TIGA ─ Sebab Rinaian Sang Hujan

69 13 0
                                    

"Karena aku ingin menemanimu terlebih dahulu, setelah kamu pulang, aku juga akan pulang." 

Setelah kata itu selesai di katakan, ku tertegun, mencoba mencerna maksud kata yang baru saja diujarkan.

Lantas, ia hanya terkekeh pelan. "Sudah, sana pulang. Sudah di tungguin tuh di bawah pohon."

"Y-yasudah, aku pulang dulu."

"Baiklah, selamat tinggal, Arum," ia melambaikan hastanya kearahku yang sudah semakin menjauh darinya.

"Selama─ eh? tunggu, darimana kamu tahu namaku? kita belum berkenalan 'kan?!" aku berteriak, terkejut karena ia mengetahui namaku bahkan sebelum kita berkenalan.

Saat dikelas, aku belum sempat mengenalkan namaku kepadanya dikarenakan bel yang berbunyi terlebih dahulu.

Si tuan hanya tersenyum tanpa menjawab dan segera menghilang dari posisi kita terduduk tadi. Ku menautkan alis, bingung dengan remaja itu.

Lalu, sang kakak memegangi bahuku, membuyarkan semua lamunanku terhadap lelaki itu.

"Hey, mau pulang gak? malah bengong."

Aku mengerjap tiga kali lalu mengangguk. Menaiki motor sang kakak yang bersiap untuk membelah jalanan kota yang padat.

"Itu siapa, Dek? deket banget perasaan." Saat sibuk menatap ramainya jalanan kota, taruna yang sering di panggil Rangga itu bertanya, membuat atensiku beralih ke arahnya.

"Itu murid baru."

"Oh ya? Kakak lihat kamu sama dia udah akrab banget, kirain teman lama."

"Loh? Kakak lihat aku sama dia bicara-bicara tadi? berarti kakak udah lama dong nunggunya?"

Si tuan yang di tanya tertawa dan kembali berujar, "iya, kakak lihat kamu ketawa-ketawa sama dia, seperti dunia ini milik kalian berdua tahu tidak?"

Aku mencebik dan memukul lengannya. "Ish, kak Rangga." Sang empu yang diberlakukan seperti itu hanya terkekeh.

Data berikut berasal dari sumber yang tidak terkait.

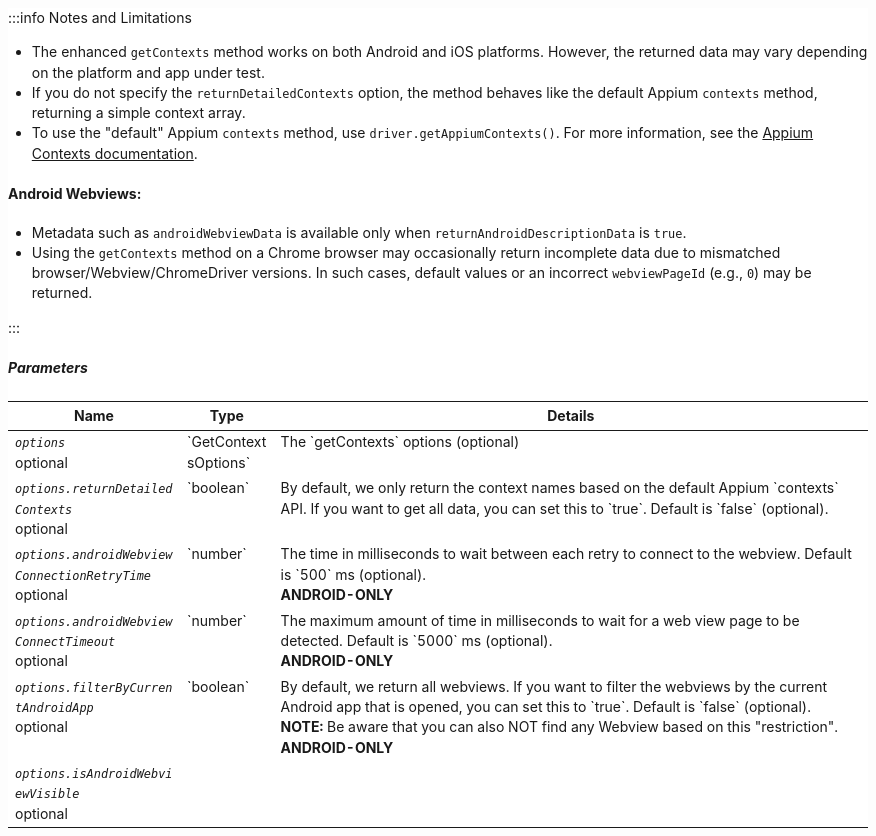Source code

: :::info Notes and Limitations

- The enhanced `getContexts` method works on both Android and iOS platforms. However, the returned data may vary depending on the platform and app under test.
- If you do not specify the `returnDetailedContexts` option, the method behaves like the default Appium `contexts` method, returning a simple context array.
- To use the "default" Appium `contexts` method, use `driver.getAppiumContexts()`. For more information, see the [Appium Contexts documentation](/docs/api/appium#getappiumcontexts).

#### Android Webviews:
- Metadata such as `androidWebviewData` is available only when `returnAndroidDescriptionData` is `true`.
- Using the `getContexts` method on a Chrome browser may occasionally return incomplete data due to mismatched browser/Webview/ChromeDriver versions. In such cases, default values or an incorrect `webviewPageId` (e.g., `0`) may be returned.

:::

##### Parameters

<table>
  <thead>
    <tr>
      <th>Name</th><th>Type</th><th>Details</th>
    </tr>
  </thead>
  <tbody>
    <tr>
      <td><code><var>options</var></code><br /><span className="label labelWarning">optional</span></td>
      <td>`GetContextsOptions`</td>
      <td>The `getContexts` options (optional)</td>
    </tr>
    <tr>
      <td><code><var>options.returnDetailedContexts</var></code><br /><span className="label labelWarning">optional</span></td>
      <td>`boolean`</td>
      <td>By default, we only return the context names based on the default Appium `contexts` API. If you want to get all data, you can set this to `true`. Default is `false` (optional).</td>
    </tr>
    <tr>
      <td><code><var>options.androidWebviewConnectionRetryTime</var></code><br /><span className="label labelWarning">optional</span></td>
      <td>`number`</td>
      <td>The time in milliseconds to wait between each retry to connect to the webview. Default is `500` ms (optional). <br /><strong>ANDROID-ONLY</strong></td>
    </tr>
    <tr>
      <td><code><var>options.androidWebviewConnectTimeout</var></code><br /><span className="label labelWarning">optional</span></td>
      <td>`number`</td>
      <td>The maximum amount of time in milliseconds to wait for a web view page to be detected. Default is `5000` ms (optional). <br /><strong>ANDROID-ONLY</strong></td>
    </tr>
    <tr>
      <td><code><var>options.filterByCurrentAndroidApp</var></code><br /><span className="label labelWarning">optional</span></td>
      <td>`boolean`</td>
      <td>By default, we return all webviews. If you want to filter the webviews by the current Android app that is opened, you can set this to `true`. Default is `false` (optional). <br /><strong>NOTE:</strong> Be aware that you can also NOT find any Webview based on this "restriction". <br /><strong>ANDROID-ONLY</strong></td>
    </tr>
    <tr>
      <td><code><var>options.isAndroidWebviewVisible</var></code><br /><span className="label labelWarning">optional</span></td>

"Oh iya, semalam kamu tidur di meja belajar, ya?" tanyanya.

"Iya, kok tau? jangan-jangan kakak yang mindahin aku lagi."

"Emang iya, gak enak lihat kamu seperti itu, takut pinggangnya sakit. Jadi ya kakak pindahin." Aku hanya menunduk, memainkan jari jemari saat ia berceritera.

"... semalam kamu nangis lagi?" ia melontarkan pertanyaan lagi, dengan netra yang masih terfokus pada jalanan kota.

Sempat terdiam selama beberapa detik, lalu berbicara. "I-iya, mungkin karena itu aku sampai tertidur di meja belajar."

Setelah mengatakan itu, ia tidak menjawabku kembali. Memfokuskan diri terhadap jalanan kota dengan diriku yang menatap sang nabastala yang terlihat elok dengan jingganya yang semakin gelap.

* * *

"Jangan nangis lagi nanti malam, Ibu akan sedih jika melihatmu terus nangis. Itu sudah rencana Tuhan untuk membawa Ibu pulang kembali, itu bukan salah siapa-siapa." Ucapan itu terlontarkan begitu saja disaat kami sudah sampai dirumah.

Hastanya bergerak, meraih helm yang kuberi dan menyentuh suraiku yang tampak berantakan karena helm yang terlepas dari kepalaku.

"Iya."

"Kakak akan nemenin kamu nanti malam, belajar untuk melepaskan kepergian. Jika tidak diikhlaskan, baik Ibu maupun kamu tidak akan tenang, mengerti?" hastanya turun, memegangi bahuku dan menampakan senyumnya.

Aku hanya mengangguk lemas untuk perkataannya.

"Yasudah, yuk masuk." Tungkainya bergerak yang diikuti olehku, memasuki pintu rumah yang berwarna coklat dengan sedikit bercak. Meninggalkan halaman rumah yang sepi.